What is required:
Every record shown here must be duplicated without change.

(Items from a data source)

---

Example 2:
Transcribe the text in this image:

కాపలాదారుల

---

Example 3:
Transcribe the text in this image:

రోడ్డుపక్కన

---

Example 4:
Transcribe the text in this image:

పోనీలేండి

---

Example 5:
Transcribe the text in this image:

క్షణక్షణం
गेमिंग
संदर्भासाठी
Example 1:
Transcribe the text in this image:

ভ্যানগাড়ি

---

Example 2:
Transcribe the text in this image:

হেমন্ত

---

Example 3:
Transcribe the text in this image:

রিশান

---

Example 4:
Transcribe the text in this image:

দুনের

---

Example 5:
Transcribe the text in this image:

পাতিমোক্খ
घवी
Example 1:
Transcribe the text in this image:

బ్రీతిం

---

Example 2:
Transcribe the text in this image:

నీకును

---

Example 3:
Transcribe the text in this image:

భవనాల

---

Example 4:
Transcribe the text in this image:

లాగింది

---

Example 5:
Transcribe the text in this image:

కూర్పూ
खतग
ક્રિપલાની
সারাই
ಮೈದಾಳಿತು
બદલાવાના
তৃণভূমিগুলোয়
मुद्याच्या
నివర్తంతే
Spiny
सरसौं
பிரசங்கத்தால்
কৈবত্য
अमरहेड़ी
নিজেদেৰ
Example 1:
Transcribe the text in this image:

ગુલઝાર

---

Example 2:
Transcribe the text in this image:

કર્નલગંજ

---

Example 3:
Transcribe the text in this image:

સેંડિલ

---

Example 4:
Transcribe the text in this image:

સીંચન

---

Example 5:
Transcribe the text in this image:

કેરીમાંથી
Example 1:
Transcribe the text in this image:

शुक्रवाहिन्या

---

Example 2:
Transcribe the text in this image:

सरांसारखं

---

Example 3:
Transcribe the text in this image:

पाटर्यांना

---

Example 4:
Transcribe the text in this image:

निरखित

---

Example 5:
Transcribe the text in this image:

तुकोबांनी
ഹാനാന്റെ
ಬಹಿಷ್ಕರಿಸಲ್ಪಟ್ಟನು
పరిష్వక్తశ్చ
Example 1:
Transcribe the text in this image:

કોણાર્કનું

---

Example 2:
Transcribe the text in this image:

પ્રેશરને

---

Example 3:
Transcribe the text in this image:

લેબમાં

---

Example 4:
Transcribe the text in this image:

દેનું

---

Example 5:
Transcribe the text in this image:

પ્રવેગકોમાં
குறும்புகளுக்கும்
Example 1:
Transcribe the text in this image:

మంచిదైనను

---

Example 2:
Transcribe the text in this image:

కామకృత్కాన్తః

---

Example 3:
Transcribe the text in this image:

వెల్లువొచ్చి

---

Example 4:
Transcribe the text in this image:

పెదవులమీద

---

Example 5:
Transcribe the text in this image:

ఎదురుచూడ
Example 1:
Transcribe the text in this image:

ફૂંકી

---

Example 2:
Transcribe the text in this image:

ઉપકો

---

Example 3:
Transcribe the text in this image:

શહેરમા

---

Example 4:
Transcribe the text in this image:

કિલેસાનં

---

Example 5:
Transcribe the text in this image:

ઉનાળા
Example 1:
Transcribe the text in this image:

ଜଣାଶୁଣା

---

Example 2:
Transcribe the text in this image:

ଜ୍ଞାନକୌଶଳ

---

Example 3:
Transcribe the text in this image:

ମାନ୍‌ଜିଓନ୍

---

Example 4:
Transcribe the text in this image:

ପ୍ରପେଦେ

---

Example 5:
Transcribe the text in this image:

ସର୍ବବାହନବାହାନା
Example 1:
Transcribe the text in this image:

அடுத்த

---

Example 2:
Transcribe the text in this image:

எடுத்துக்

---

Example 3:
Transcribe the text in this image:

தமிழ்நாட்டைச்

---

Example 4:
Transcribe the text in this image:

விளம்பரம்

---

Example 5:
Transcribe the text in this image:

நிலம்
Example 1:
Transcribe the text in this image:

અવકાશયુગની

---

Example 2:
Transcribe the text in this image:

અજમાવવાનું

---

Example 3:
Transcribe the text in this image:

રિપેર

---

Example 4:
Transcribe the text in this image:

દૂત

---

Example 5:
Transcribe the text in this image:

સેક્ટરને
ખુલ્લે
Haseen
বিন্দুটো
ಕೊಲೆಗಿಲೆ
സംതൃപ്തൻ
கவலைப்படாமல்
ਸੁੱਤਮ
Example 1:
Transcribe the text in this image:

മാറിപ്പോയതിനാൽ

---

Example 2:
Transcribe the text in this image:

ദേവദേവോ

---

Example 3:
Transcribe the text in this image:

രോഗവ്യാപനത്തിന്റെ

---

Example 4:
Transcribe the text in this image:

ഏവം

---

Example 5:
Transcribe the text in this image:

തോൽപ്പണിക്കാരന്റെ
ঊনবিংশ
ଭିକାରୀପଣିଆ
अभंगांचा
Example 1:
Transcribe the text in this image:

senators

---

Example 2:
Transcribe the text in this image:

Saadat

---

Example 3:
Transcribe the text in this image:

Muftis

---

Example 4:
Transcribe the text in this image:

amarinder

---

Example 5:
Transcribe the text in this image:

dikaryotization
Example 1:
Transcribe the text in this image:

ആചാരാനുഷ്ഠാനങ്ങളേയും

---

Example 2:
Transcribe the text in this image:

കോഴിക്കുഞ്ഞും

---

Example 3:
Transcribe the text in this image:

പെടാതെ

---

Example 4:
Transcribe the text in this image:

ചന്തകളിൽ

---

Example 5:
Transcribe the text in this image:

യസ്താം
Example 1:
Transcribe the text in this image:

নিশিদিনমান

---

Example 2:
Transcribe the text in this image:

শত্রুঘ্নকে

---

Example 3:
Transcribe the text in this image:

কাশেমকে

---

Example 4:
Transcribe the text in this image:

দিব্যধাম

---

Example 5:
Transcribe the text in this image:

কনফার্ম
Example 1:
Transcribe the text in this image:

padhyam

The answer:
---

Example 2:
Transcribe the text in this image:

కాపలాదారుల

---

Example 3:
Transcribe the text in this image:

రోడ్డుపక్కన

---

Example 4:
Transcribe the text in this image:

పోనీలేండి

---

Example 5:
Transcribe the text in this image:

క్షణక్షణం
गेमिंग
संदर्भासाठी
Example 1:
Transcribe the text in this image:

ভ্যানগাড়ি

---

Example 2:
Transcribe the text in this image:

হেমন্ত

---

Example 3:
Transcribe the text in this image:

রিশান

---

Example 4:
Transcribe the text in this image:

দুনের

---

Example 5:
Transcribe the text in this image:

পাতিমোক্খ
घवी
Example 1:
Transcribe the text in this image:

బ్రీతిం

---

Example 2:
Transcribe the text in this image:

నీకును

---

Example 3:
Transcribe the text in this image:

భవనాల

---

Example 4:
Transcribe the text in this image:

లాగింది

---

Example 5:
Transcribe the text in this image:

కూర్పూ
खतग
ક્રિપલાની
সারাই
ಮೈದಾಳಿತು
બદલાવાના
তৃণভূমিগুলোয়
मुद्याच्या
నివర్తంతే
Spiny
सरसौं
பிரசங்கத்தால்
কৈবত্য
अमरहेड़ी
নিজেদেৰ
Example 1:
Transcribe the text in this image:

ગુલઝાર

---

Example 2:
Transcribe the text in this image:

કર્નલગંજ

---

Example 3:
Transcribe the text in this image:

સેંડિલ

---

Example 4:
Transcribe the text in this image:

સીંચન

---

Example 5:
Transcribe the text in this image:

કેરીમાંથી
Example 1:
Transcribe the text in this image:

शुक्रवाहिन्या

---

Example 2:
Transcribe the text in this image:

सरांसारखं

---

Example 3:
Transcribe the text in this image:

पाटर्यांना

---

Example 4:
Transcribe the text in this image:

निरखित

---

Example 5:
Transcribe the text in this image:

तुकोबांनी
ഹാനാന്റെ
ಬಹಿಷ್ಕರಿಸಲ್ಪಟ್ಟನು
పరిష్వక్తశ్చ
Example 1:
Transcribe the text in this image:

કોણાર્કનું

---

Example 2:
Transcribe the text in this image:

પ્રેશરને

---

Example 3:
Transcribe the text in this image:

લેબમાં

---

Example 4:
Transcribe the text in this image:

દેનું

---

Example 5:
Transcribe the text in this image:

પ્રવેગકોમાં
குறும்புகளுக்கும்
Example 1:
Transcribe the text in this image:

మంచిదైనను

---

Example 2:
Transcribe the text in this image:

కామకృత్కాన్తః

---

Example 3:
Transcribe the text in this image:

వెల్లువొచ్చి

---

Example 4:
Transcribe the text in this image:

పెదవులమీద

---

Example 5:
Transcribe the text in this image:

ఎదురుచూడ
Example 1:
Transcribe the text in this image:

ફૂંકી

---

Example 2:
Transcribe the text in this image:

ઉપકો

---

Example 3:
Transcribe the text in this image:

શહેરમા

---

Example 4:
Transcribe the text in this image:

કિલેસાનં

---

Example 5:
Transcribe the text in this image:

ઉનાળા
Example 1:
Transcribe the text in this image:

ଜଣାଶୁଣା

---

Example 2:
Transcribe the text in this image:

ଜ୍ଞାନକୌଶଳ

---

Example 3:
Transcribe the text in this image:

ମାନ୍‌ଜିଓନ୍

---

Example 4:
Transcribe the text in this image:

ପ୍ରପେଦେ

---

Example 5:
Transcribe the text in this image:

ସର୍ବବାହନବାହାନା
Example 1:
Transcribe the text in this image:

அடுத்த

---

Example 2:
Transcribe the text in this image:

எடுத்துக்

---

Example 3:
Transcribe the text in this image:

தமிழ்நாட்டைச்

---

Example 4:
Transcribe the text in this image:

விளம்பரம்

---

Example 5:
Transcribe the text in this image:

நிலம்
Example 1:
Transcribe the text in this image:

અવકાશયુગની

---

Example 2:
Transcribe the text in this image:

અજમાવવાનું

---

Example 3:
Transcribe the text in this image:

રિપેર

---

Example 4:
Transcribe the text in this image:

દૂત

---

Example 5:
Transcribe the text in this image:

સેક્ટરને
ખુલ્લે
Haseen
বিন্দুটো
ಕೊಲೆಗಿಲೆ
സംതൃപ്തൻ
கவலைப்படாமல்
ਸੁੱਤਮ
Example 1:
Transcribe the text in this image:

മാറിപ്പോയതിനാൽ

---

Example 2:
Transcribe the text in this image:

ദേവദേവോ

---

Example 3:
Transcribe the text in this image:

രോഗവ്യാപനത്തിന്റെ

---

Example 4:
Transcribe the text in this image:

ഏവം

---

Example 5:
Transcribe the text in this image:

തോൽപ്പണിക്കാരന്റെ
ঊনবিংশ
ଭିକାରୀପଣିଆ
अभंगांचा
Example 1:
Transcribe the text in this image:

senators

---

Example 2:
Transcribe the text in this image:

Saadat

---

Example 3:
Transcribe the text in this image:

Muftis

---

Example 4:
Transcribe the text in this image:

amarinder

---

Example 5:
Transcribe the text in this image:

dikaryotization
Example 1:
Transcribe the text in this image:

ആചാരാനുഷ്ഠാനങ്ങളേയും

---

Example 2:
Transcribe the text in this image:

കോഴിക്കുഞ്ഞും

---

Example 3:
Transcribe the text in this image:

പെടാതെ

---

Example 4:
Transcribe the text in this image:

ചന്തകളിൽ

---

Example 5:
Transcribe the text in this image:

യസ്താം
Example 1:
Transcribe the text in this image:

নিশিদিনমান

---

Example 2:
Transcribe the text in this image:

শত্রুঘ্নকে

---

Example 3:
Transcribe the text in this image:

কাশেমকে

---

Example 4:
Transcribe the text in this image:

দিব্যধাম

---

Example 5:
Transcribe the text in this image:

কনফার্ম
Example 1:
Transcribe the text in this image:

padhyam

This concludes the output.